Stored dataset items
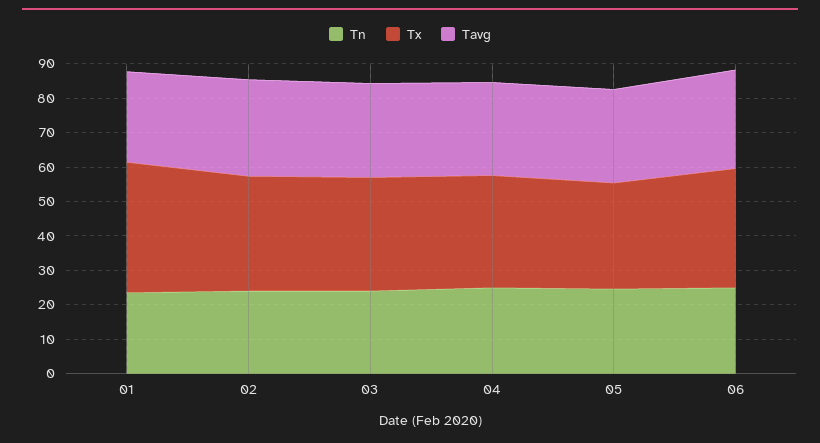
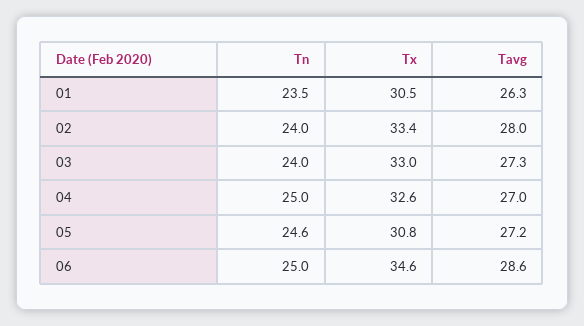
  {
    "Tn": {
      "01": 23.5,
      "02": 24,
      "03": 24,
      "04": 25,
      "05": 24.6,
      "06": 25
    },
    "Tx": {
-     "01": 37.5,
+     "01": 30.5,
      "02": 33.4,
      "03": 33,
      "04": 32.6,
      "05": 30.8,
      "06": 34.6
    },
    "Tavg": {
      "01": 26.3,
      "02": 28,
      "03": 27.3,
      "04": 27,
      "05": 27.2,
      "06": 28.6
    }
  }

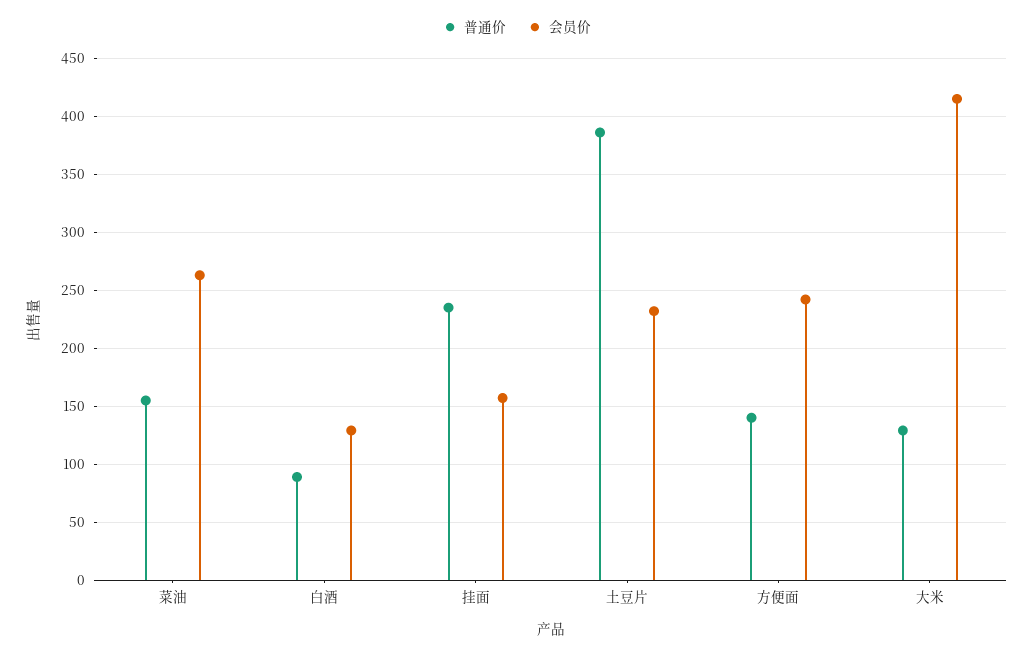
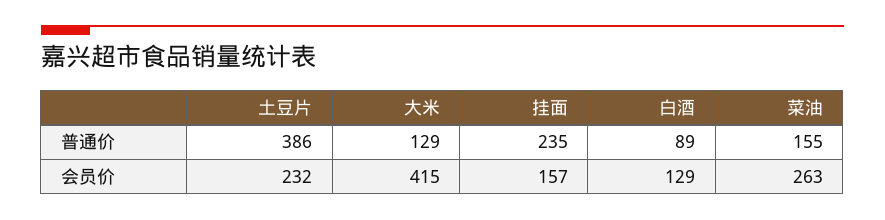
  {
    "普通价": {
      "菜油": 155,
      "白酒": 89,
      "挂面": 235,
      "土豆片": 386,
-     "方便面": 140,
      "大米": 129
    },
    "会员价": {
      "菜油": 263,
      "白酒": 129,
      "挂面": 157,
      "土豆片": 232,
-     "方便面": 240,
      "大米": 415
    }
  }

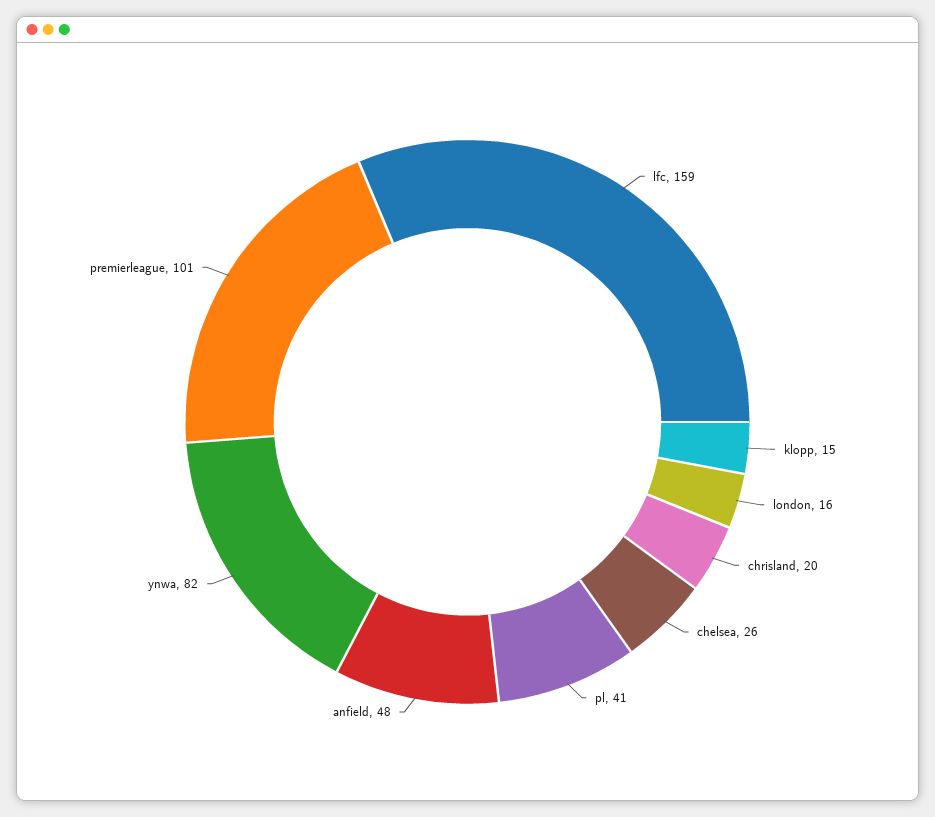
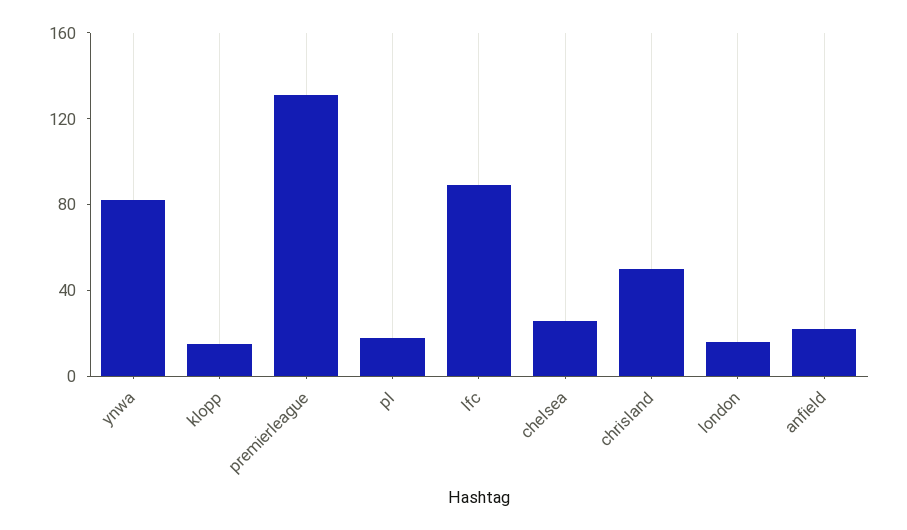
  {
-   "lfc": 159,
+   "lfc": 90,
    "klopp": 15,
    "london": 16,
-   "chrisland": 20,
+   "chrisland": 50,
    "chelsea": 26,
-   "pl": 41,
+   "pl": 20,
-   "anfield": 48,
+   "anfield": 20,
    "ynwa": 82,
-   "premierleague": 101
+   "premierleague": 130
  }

--

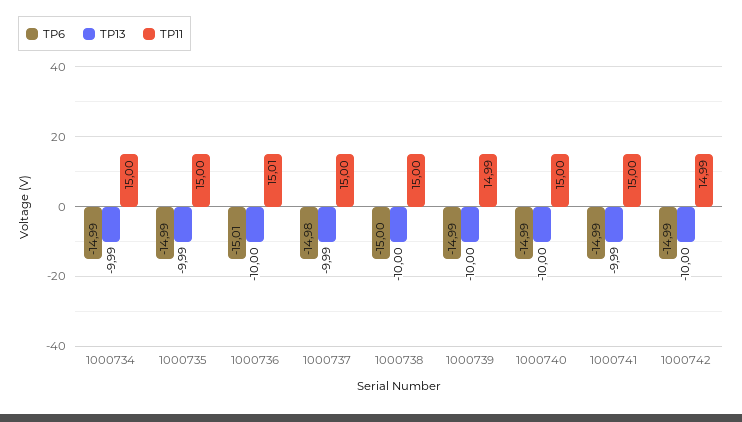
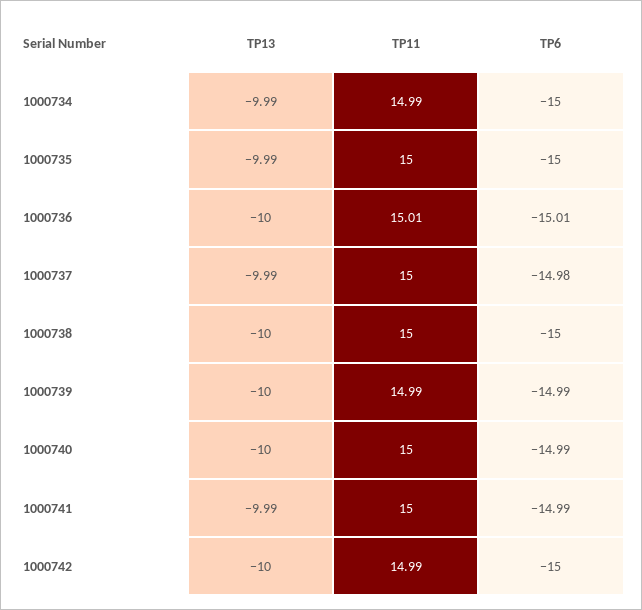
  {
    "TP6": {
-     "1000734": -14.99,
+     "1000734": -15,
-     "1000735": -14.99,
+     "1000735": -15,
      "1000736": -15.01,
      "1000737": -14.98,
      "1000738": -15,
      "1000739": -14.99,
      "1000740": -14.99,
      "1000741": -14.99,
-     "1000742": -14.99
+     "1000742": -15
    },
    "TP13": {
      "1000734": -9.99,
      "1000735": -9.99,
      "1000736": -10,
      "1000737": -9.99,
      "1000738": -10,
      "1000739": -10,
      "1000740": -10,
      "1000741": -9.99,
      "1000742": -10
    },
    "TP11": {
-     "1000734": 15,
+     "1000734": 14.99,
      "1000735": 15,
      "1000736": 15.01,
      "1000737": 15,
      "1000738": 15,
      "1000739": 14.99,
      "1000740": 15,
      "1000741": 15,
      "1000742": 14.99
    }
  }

--

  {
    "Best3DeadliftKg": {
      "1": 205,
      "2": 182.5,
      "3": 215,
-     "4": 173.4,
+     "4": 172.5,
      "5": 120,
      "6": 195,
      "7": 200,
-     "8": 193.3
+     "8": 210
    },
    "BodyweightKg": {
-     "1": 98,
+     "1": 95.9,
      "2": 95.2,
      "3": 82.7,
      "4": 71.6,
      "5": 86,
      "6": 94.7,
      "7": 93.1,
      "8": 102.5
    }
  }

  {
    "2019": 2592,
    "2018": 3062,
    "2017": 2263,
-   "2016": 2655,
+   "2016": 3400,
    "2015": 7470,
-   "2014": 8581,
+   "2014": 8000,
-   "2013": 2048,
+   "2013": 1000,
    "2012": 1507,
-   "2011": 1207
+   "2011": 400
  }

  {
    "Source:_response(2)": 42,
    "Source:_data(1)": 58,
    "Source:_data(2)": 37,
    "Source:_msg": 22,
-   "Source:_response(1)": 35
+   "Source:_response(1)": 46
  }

## Task
Among the lines of the data, which ones contain the word "premierleague"? Show them.

## Answer area
-   "premierleague": 101
+   "premierleague": 130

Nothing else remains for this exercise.